The Webcomics Web Archive [Collection Period: June 4th, 2014 to ongoing] focuses on comics created specifically for the web and supplements the Library’s extensive holdings in comic books, graphic novels and original comic art.
“Webcomics are an increasingly popular format utilized by contemporary creators in the field and often include material by artists not available elsewhere,” said Megan Halsband, a librarian in the Serial and Government Publications Division.
Webcomics selected for this collection include award-winning comics as well as webcomics that are significant for their longevity, reputation or subject matter.
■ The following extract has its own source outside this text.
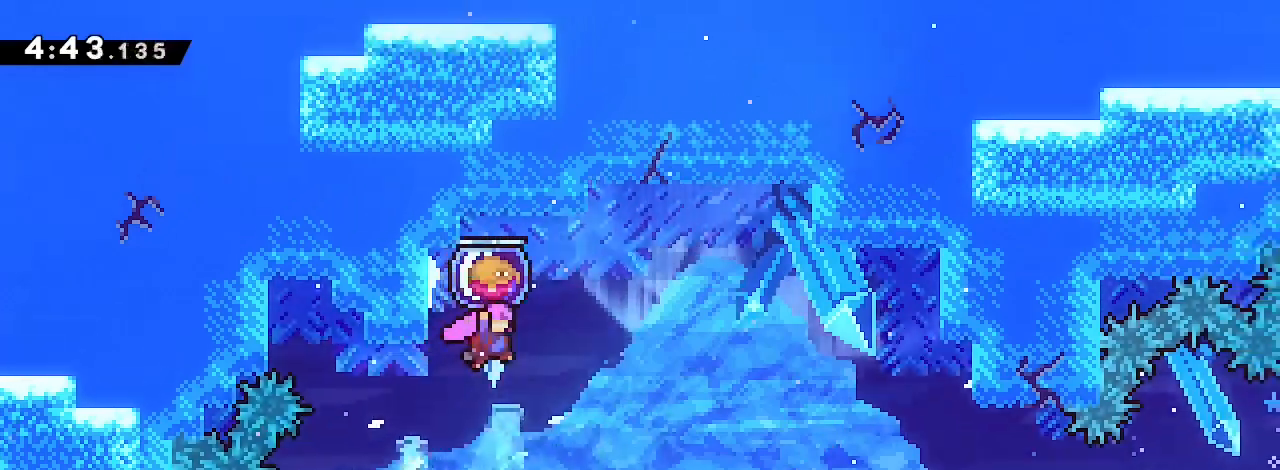
{"buttons": [], "left_stick": "center", "right_stick": "right", "events": [[67, "right_stick", "right"], [267, "left_stick", "right"], [367, "left_stick", "center"]]}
The collection includes sites such as Dinosaur Comics, Hyperbole and a Half, and XKCD. Also included are works by artists and subjects not traditionally represented in mainstream comics, including women artists and characters, artists and characters of color, LGBTQ+ artists and characters, as well as subjects such as politics, health and autobiography.
The Web Cultures Web Archive [Collection Period: June 4th, 2014 to ongoing] is a representative sampling of websites documenting the creation and sharing of emergent cultural traditions on the web such as GIFs, memes and emoji. The project is part of the American Folklife Center, established by Congress to document traditional cultural forms and practices.
“The proliferation of smart phones, tablets and wireless internet connection has positioned networked communication as a space where people increasingly develop and share folklore,” said Elizabeth Peterson, director of the American Folklife Center. “This effort will help scholars 25 and 100 years from now have a fuller picture of the culture and life of people today. “Sites included in the archive are Urban Dictionary, Internet Meme Database, Emojipedia and Boing Boing.
The Library collected and is displaying these sites with permission. Any further use by the public may also require permission.
The Library has been archiving select websites since 2000 and has now preserved more than a petabyte of web content, including collections of federal executive, legislative and judicial websites; sites of international governments; and national institutions such as the U.S. Olympic Committee and the American Red Cross.